Leo Belgicus – Lion map of the Seventeen Provinces,
“Novus XVII Inferioris Germaniae Provinciarum“,copper engraving published in Leiden in 1643 by Jacques Marcus. The map appeared as a title page in Famiano Strada´s “De Bello Belgico” [About the War in the Low Countries]. Coloured by a later hand. Size. 15,8 x 9,1 cm.
The Dutch lion is a household name. The animal symbolizes the strength and courage of the country. The lion plays an important role in today’s football, but the image of the Netherlands as a lion was introduced in difficult times, at the end of the 16th century. From the middle of the Eigthy Years’ War against the Spanish, the Netherlands served as a model for a series of lion maps that came on the market.
The lion map not only functioned as a useful map, but was often hung on the wall as a statement. An expression of active citizenship, of pride, of self-awareness and often served as a spectacular eyecatcher in a commercial office of a government building.

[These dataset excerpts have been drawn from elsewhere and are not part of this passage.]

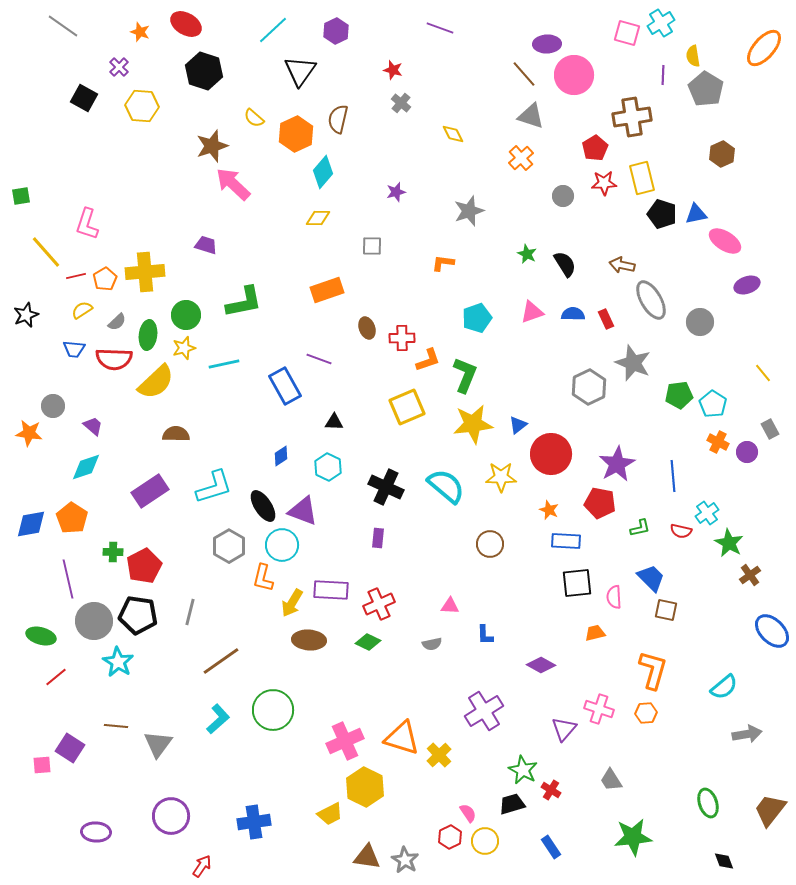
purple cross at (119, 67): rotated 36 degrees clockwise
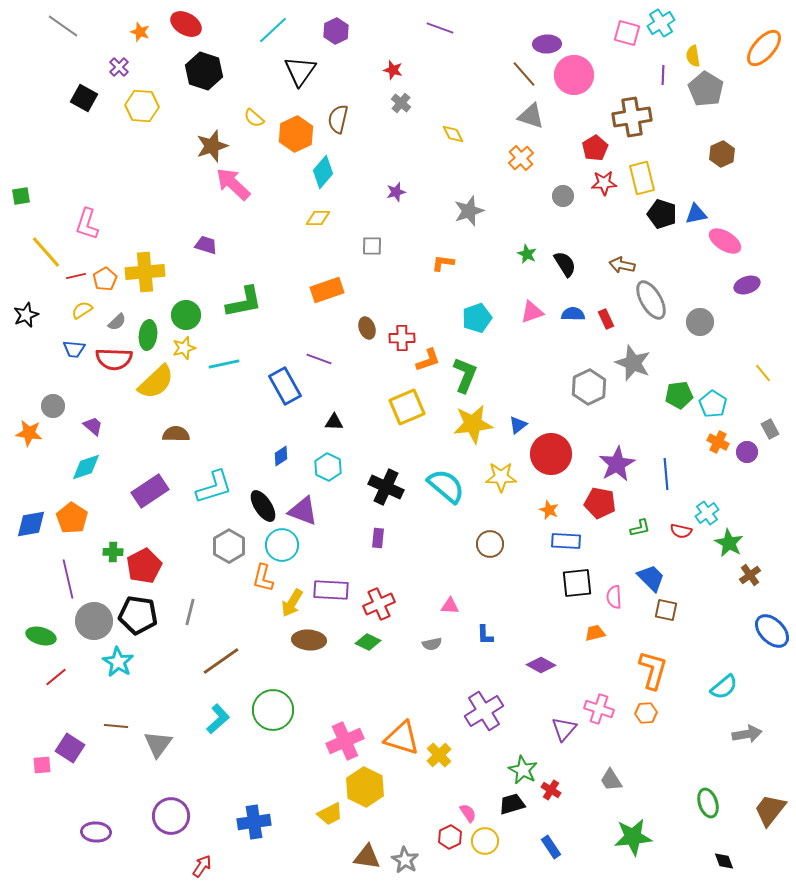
blue line at (673, 476): moved 7 px left, 2 px up
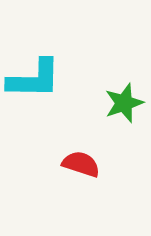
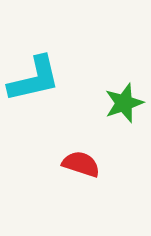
cyan L-shape: rotated 14 degrees counterclockwise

Gallia Belgica was the northern part of Gaul between the Seine and the Rhine in Roman times. As a Latin name, Belgica later became synonymous with the Seventeen Provinces and the Low Countries.
Famiano Strada‘s book on the Eighty Years’ War was first published in 1632. It was a commercial success and appeared in different editions until 1700 that were published in Rome, Antwerp, Leuven, Leiden and Amsterdam. In all editions, a lion map is used as one of the title pages. For this the map was re-engraved several times.
Literature: “Leo Belgicus – An illustrated and annotated carto-bibliography” (2006) by H.A.M. van der Heijden, nr. 12.1.